Common mechanism for pipeline-operators to reference and make use of inference-models.
Easy way to ensure that inference-models are accessible by the pipeline-operators which request them.
Fully initialized Triton Inference Server with all requested models preloaded.
Model instance reuse to avoid the overhead of unnecessary model loading.
Starting with Clara Deploy SDK version 0.7.2, Clara Platform Server is deployed with Model Repository support. Models can be uploaded using either the GRPC API or the Clara CLI. The API and CLI support several other Model Repository functions such as list all known models, removing a model from the repository, list all models known to the repository, and downloading models from the repository.

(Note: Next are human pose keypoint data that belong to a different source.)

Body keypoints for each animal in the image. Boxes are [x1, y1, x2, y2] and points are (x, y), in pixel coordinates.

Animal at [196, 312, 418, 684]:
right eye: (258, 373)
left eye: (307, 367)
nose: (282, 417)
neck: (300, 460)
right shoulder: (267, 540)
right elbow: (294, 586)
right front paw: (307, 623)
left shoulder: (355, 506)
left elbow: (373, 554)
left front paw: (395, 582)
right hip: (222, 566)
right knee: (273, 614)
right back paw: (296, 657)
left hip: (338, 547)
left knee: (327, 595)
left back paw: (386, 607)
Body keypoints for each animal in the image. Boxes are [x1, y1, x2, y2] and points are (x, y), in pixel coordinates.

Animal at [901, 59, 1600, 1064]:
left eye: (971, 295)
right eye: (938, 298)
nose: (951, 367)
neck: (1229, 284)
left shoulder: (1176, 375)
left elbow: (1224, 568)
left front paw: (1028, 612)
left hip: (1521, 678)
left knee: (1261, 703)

Using Model Repository as part of your pipelines is as easy as adding a
model: list to a pipeline-operator definition. When an operator definition contains a list of models, Platform Server will ensure that a Triton Inference Server, preloaded with all requested models, is available to the requesting operator before starting the job.

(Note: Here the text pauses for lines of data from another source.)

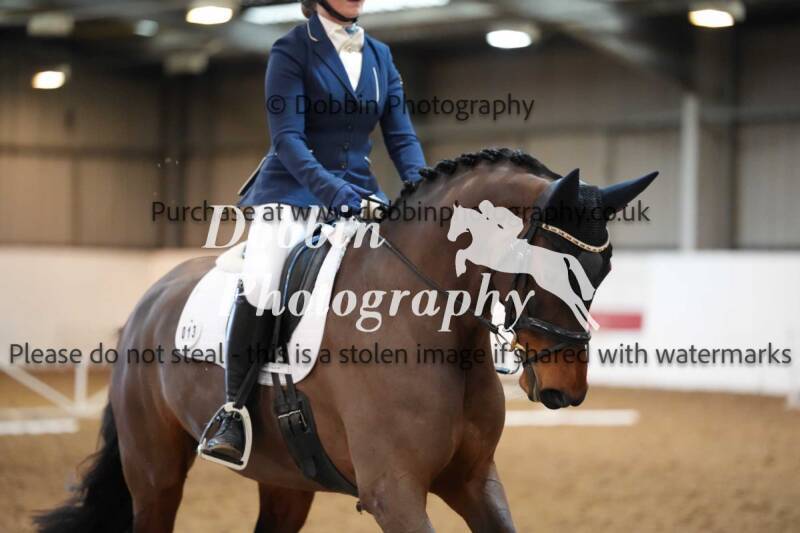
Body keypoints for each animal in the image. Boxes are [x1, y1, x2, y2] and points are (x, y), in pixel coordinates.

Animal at [35, 148, 656, 533]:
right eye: (549, 270)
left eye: (601, 272)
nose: (565, 390)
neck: (431, 328)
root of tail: (151, 297)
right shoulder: (393, 493)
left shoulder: (474, 481)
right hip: (155, 473)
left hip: (285, 479)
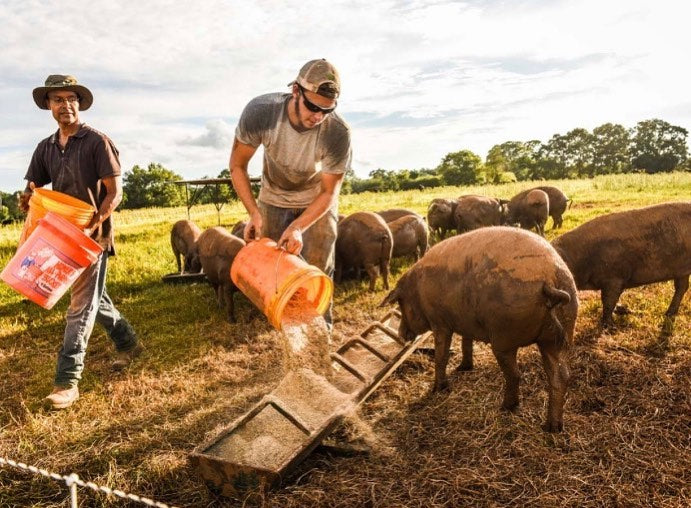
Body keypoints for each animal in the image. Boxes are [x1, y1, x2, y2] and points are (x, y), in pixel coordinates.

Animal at [382, 228, 580, 430]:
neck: (418, 291)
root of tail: (549, 280)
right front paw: (463, 368)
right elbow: (466, 343)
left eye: (401, 304)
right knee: (560, 376)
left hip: (504, 337)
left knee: (515, 374)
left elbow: (441, 356)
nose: (400, 334)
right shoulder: (464, 322)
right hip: (559, 334)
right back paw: (551, 428)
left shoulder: (440, 323)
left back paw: (506, 408)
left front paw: (437, 389)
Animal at [552, 202, 691, 330]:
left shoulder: (614, 278)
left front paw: (609, 326)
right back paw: (669, 313)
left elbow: (608, 300)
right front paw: (625, 311)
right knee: (682, 288)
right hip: (682, 270)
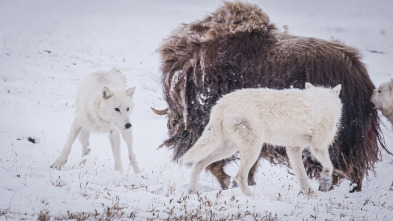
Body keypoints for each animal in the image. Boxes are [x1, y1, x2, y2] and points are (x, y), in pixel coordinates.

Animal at [182, 83, 342, 197]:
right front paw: (325, 181)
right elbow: (329, 166)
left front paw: (310, 194)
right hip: (252, 150)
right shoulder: (318, 146)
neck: (324, 103)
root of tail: (221, 104)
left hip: (227, 150)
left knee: (198, 164)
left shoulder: (293, 148)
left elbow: (302, 176)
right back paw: (253, 197)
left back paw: (192, 192)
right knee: (239, 176)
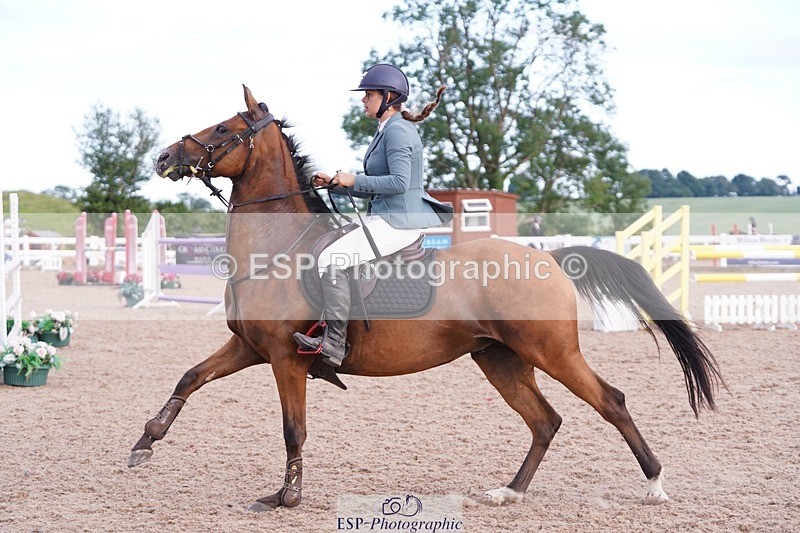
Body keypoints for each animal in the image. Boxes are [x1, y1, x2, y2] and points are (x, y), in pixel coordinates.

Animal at [129, 85, 723, 512]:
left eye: (223, 128)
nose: (163, 157)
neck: (278, 249)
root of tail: (551, 259)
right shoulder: (250, 349)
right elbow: (189, 378)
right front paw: (144, 444)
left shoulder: (284, 358)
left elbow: (293, 428)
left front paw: (287, 496)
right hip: (501, 358)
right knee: (545, 421)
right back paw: (510, 491)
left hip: (552, 352)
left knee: (610, 402)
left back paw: (655, 486)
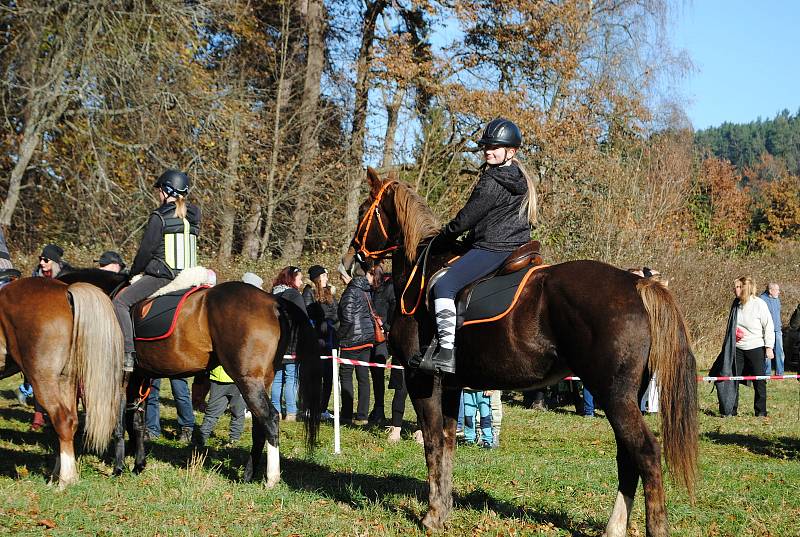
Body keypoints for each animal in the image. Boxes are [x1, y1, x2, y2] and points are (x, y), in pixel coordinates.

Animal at [0, 276, 122, 486]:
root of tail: (65, 291)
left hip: (43, 378)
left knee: (62, 419)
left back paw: (65, 480)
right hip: (65, 380)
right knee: (70, 422)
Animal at [59, 270, 322, 484]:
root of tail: (273, 301)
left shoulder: (118, 379)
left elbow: (120, 423)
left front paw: (119, 467)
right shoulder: (137, 378)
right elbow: (136, 420)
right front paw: (138, 464)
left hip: (247, 380)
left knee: (270, 419)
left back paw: (271, 478)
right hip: (259, 382)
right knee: (260, 424)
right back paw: (249, 475)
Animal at [344, 169, 700, 536]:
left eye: (363, 210)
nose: (352, 261)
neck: (420, 276)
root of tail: (638, 285)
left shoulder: (421, 381)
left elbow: (432, 444)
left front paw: (431, 515)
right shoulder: (452, 386)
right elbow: (447, 444)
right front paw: (443, 510)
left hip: (614, 395)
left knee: (645, 453)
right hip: (624, 397)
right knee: (627, 458)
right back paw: (614, 527)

When a pipeline definition contains an operator definition which request one or more inference-models, Platform Server ensures that the model is available from its Model Repository, and will ensure that the model is preloaded on a Triton Inference Server before starting the any jobs associated with the pipeline.

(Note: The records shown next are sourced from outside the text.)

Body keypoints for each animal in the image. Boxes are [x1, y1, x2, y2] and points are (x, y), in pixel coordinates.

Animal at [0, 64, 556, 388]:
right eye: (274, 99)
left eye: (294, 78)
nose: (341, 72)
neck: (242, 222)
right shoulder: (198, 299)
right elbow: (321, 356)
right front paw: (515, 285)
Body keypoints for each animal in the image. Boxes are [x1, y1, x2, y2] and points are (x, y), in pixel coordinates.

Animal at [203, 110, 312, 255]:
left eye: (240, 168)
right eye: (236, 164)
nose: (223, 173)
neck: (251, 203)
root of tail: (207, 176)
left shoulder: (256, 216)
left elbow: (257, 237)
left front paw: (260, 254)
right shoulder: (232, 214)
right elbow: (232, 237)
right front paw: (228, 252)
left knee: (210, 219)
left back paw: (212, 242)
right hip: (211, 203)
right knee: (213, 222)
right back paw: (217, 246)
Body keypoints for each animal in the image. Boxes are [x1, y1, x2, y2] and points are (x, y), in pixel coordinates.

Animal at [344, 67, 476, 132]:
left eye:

Once the pipeline-job has started, the URI [uniform resource indicator] will be made available to the operator as an environment variable. Once the pipeline-job has started, the HTTP and GRPC URIs [uniform resource indicator] will be made available to the operator as environment variables. Reading the
NVIDIA_TRITON_GRPCURI environment variable will provide your operator with a connection string which can be used with Triton Inference GRPC Client to connect to Triton server and perform inference operations. Reading the
NVIDIA_TRITON_HTTPURI environment variable will provide your operator with a connection string which can be used with Triton Inference HTTP Client to connect to Triton server and perform inference operations.
When pipeline definitions include model requests, Platform Server will ensure:
All models requested by an operator are present and available from the same Triton Inference Server.
When multiple operators in the same pipeline definition make model requests, each operator will be provided with a
Where possible, Triton Inference Servers will be shared across the operators of the same pipeline-job. This is to minimize the number of resources required to execute the pipeline-job and to improve job concurrency.
Triton instance will not be concurrently shared between pipeline-jobs, even when multiple jobs using the same pipeline definition are executing concurrently.
Operator model requests will be best matched, to minimize unnecessary model loading waits, with Triton servers which already have most or all of the requested models loaded, and are not currently assigned to an executing pipeline-job.